**PROBLEM TO SOLVE**.
Could you give back the records exactly, taking out the pictures?

**RECORD SET**.
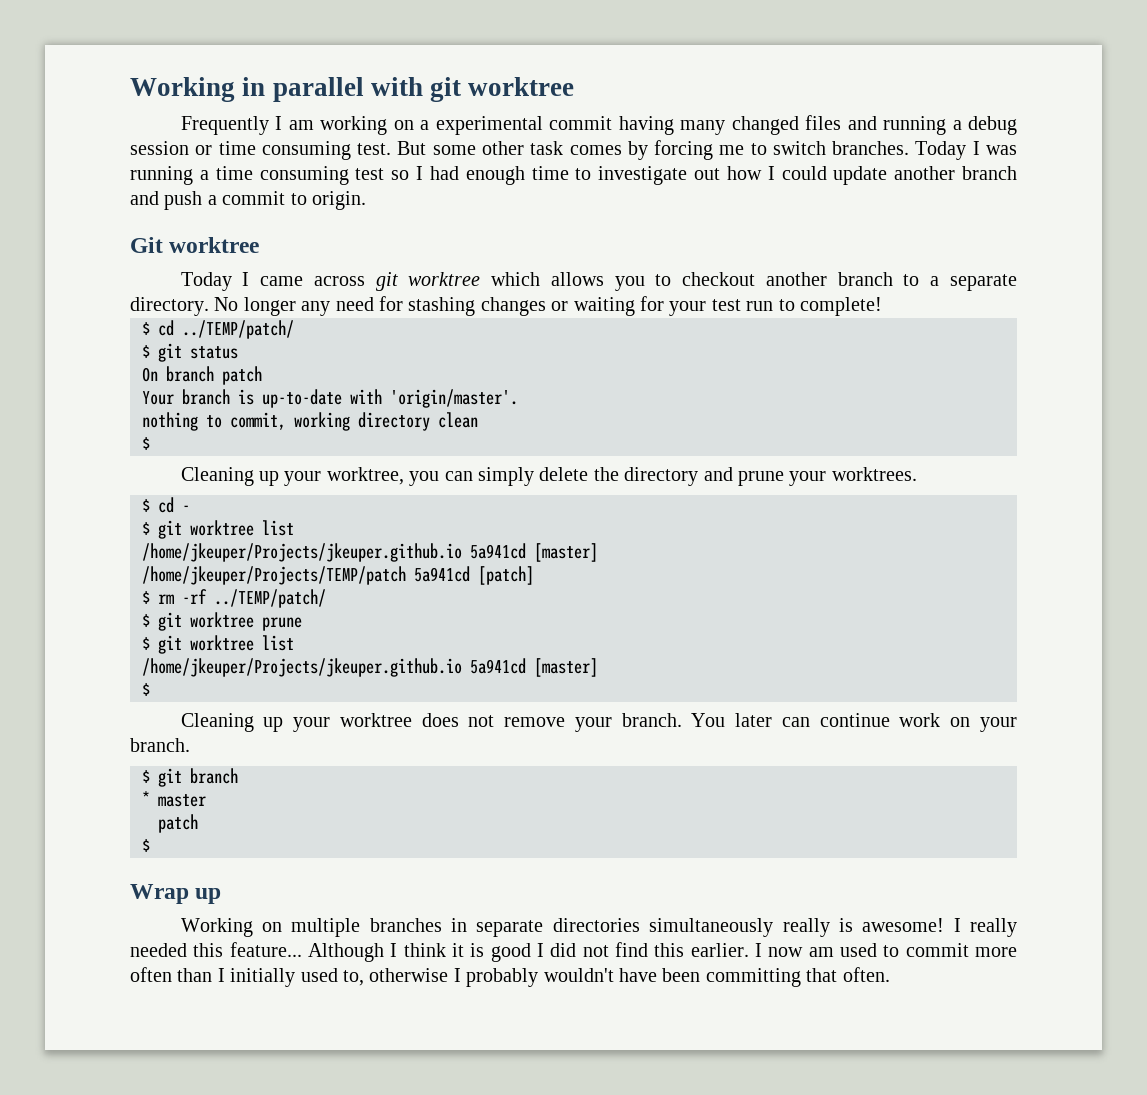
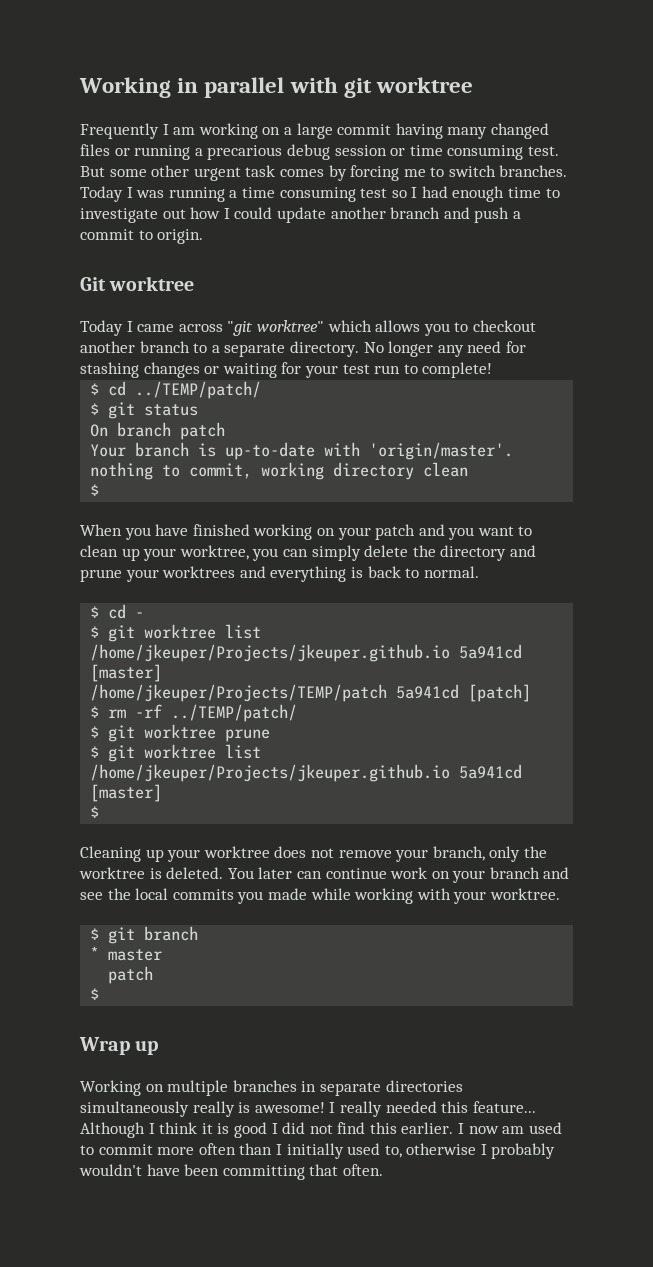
[435,116,543,135] experimental -> [296,123,333,139] large
[847,116,962,135] and running a -> [114,145,283,160] or running a precarious
(524, 148) none -> [193,167,241,181] urgent
[375,272,481,291] git worktree -> [227,320,324,336] "git worktree"
[180,467,254,486] Cleaning -> [80,524,533,540] [80,545,118,557] When you have finished working on your patch and you want to clean
[831,467,917,481] worktrees. -> [162,566,479,582] worktrees and everything is back to normal.
[621,713,682,727] branch. -> [432,846,547,862] [79,867,224,879] branch, only the worktree is deleted.
[130,738,190,752] branch. -> [489,867,570,879] [80,888,560,904] branch and see the local commits you made while working with your worktree.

**RESPONSE**.
[435,116,543,135] experimental -> [296,123,333,139] large
[847,116,962,135] and running a -> [114,145,283,160] or running a precarious
(524, 148) none -> [193,167,241,181] urgent
[375,272,481,291] git worktree -> [227,320,324,336] "git worktree"
[180,467,254,486] Cleaning -> [80,524,533,540] [80,545,118,557] When you have finished working on your patch and you want to clean
[831,467,917,481] worktrees. -> [162,566,479,582] worktrees and everything is back to normal.
[621,713,682,727] branch. -> [432,846,547,862] [79,867,224,879] branch, only the worktree is deleted.
[130,738,190,752] branch. -> [489,867,570,879] [80,888,560,904] branch and see the local commits you made while working with your worktree.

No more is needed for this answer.